Exercise Shown to Reduce Breast Cancer Risk
Breast cancer is a frighteningly common disease. Most of us can count several friends and relatives who have fought it and hopefully survived. With statistics showing that one out of every eight women will develop breast cancer at some point in their lives, it is essential to do what we can to lower our breast cancer risk. Now, new research has added another piece to the puzzle to help us understand just why exercise might help women in the prevention of breast cancer.
A study that took place at the United States National Cancer Institute in Bethesda, Maryland, provides some important insight into how exercise works to stave off breast cancer. The findings show that post-menopausal women who do a greater amount of physical activity and aerobic training have lower estrogen levels. The participants were 540 Polish women between the ages of 40 and 74. All of them were part of the control group within the National Cancer Institute’s Polish Breast Cancer Study, and none had been on a hormone replacement regimen.
The subjects took part in various forms of exercise and were monitored for one week. They wore an accelerometer throughout their waking day to measure the time spent doing physical activity and its intensity. In addition, urine samples were provided twice a day during this period. The urine was analyzed for estradiol and estrone hormones, which are two of the major forms of estrogen found in a woman’s body, and 15 different estrogen byproducts, or metabolites. More physical activity on the part of the women was linked to a reduced presence of estrogen hormones and a more substantial metabolism of the byproducts.
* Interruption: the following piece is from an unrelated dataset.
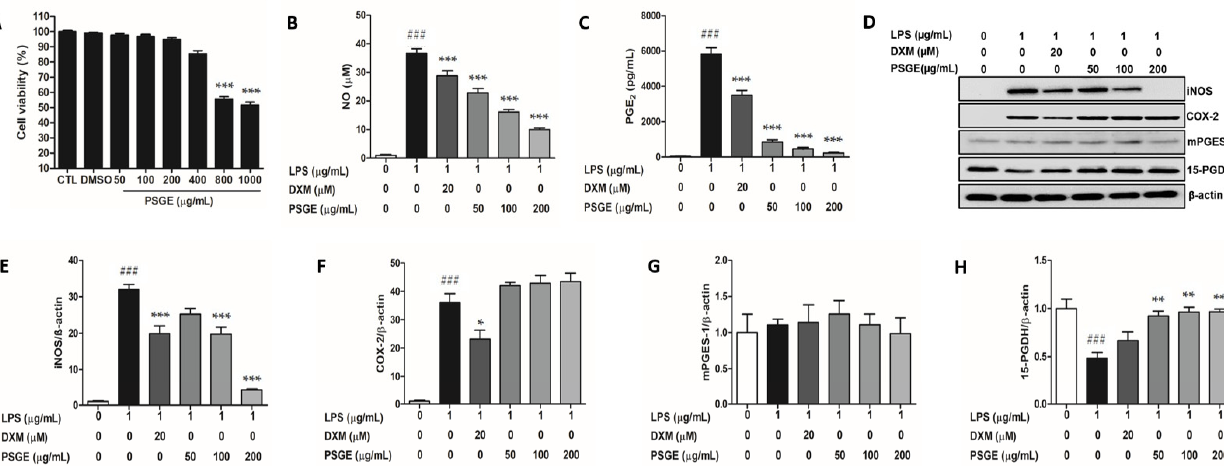
Figure 2. Cell viability and effects of PSGE against LPS-induced NO and PGE 2 production and related iNOS, COX-2, mPGES-1 and 15-PGDH expression in RAW 264.7 cells. ( A ) Cell viability of PSGE in RAW 264.7 cells. RAW 264.7 cells were treated with 50 − 1000 µ g/mL of PSGE for 24 h and cell viability was determined by MTT assay. ( B ) NO levels were measured by Griess assay, ( C ) PGE 2 levels were measured by ELISA assay, ( D ) Protein expression and quantitative analysis of ( E ) iNOS, ( F ) COX-2, ( G ) mPGES-1 and ( H ) 15-PGDH expression relative to β -actin. RAW 264.7 cells were pre-treated with indicated concentration of PSGE or DXM for 2 h followed by LPS for 24 h. DXM was used as positive control. Data shown represent mean ± SEM ( n = 3). (### p < 0.001 vs. control; * p < 0.05, ** p < 0.01, and *** p < 0.001 vs.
This study confirms a 2012 study at the University of North Carolina at Chapel Hill, which found that a woman’s breast cancer risk can be decreased with regular exercise and aerobic activity. Those who benefited most were the women who worked out for between 10 and 19 hours per week, even if they were mainly performing light activity such as walking. The design of the current study provides a more detailed picture of how this happens. The accelerometers offer a far more honest and exact method of determining just how much activity a participant is actually doing than the self reporting used in many studies. And by measuring the hormones and hormone byproducts in the urine, changes in the levels found can be accurately tracked during exercise as well as sedentary hours.
Hormones and the way our bodies process them play a very important role in certain forms of cancer and other diseases. In fact, approximately two-thirds of all cases of breast cancer are found to be hormone receptor positive, which means the malignant cells are likely receiving signals from hormones such as estrogen and progesterone that influence their growth. And in post-menopausal women especially, exercise can help in weight loss, reducing the stores of fat that tend to accumulate more easily as we age. These pockets of fat tissue have been linked to increased estrogen production, which elevates breast cancer risk.
The high-fat diets so common in the United States not only promote weight gain, but are often sources of hormones themselves. Commercial meat and dairy products are typically full of synthetic estrogens that have been given to the livestock. These chemicals then end up in the bodies of the consumers, adding more excess hormones. And it’s a nasty cycle, because the hormones promote fat in post-menopausal women, then the extra fat ups estrogen levels even more.
Exercise can disrupt this sequence of events and help restore a healthier, more natural balance. Its benefits can extend beyond reducing the risk of developing breast cancer, also conferring some protection from a variety of conditions such as diabetes and heart disease. It is important not only to get moving, but to regularly practice a multitude of types of exercise. Aerobic/interval training activity will strengthen the heart; weight training will develop muscle tissue and increase metabolism; and flexibility workouts will also tone the muscles and improve breathing techniques. A combination of routines done daily will help you lose weight and stave off much of the bodily damage that can lead to diseases such as breast cancer.
Note: one potential adverse effect of lowering estrogens in postmenopausal women might be a decrease in bone density. But a 2004 study showed no decrease in bone density in exercisers from baseline to 12 months and no difference in changes in a year between exercisers and controls. In other words, with moderate exercise, you get the best of both worlds.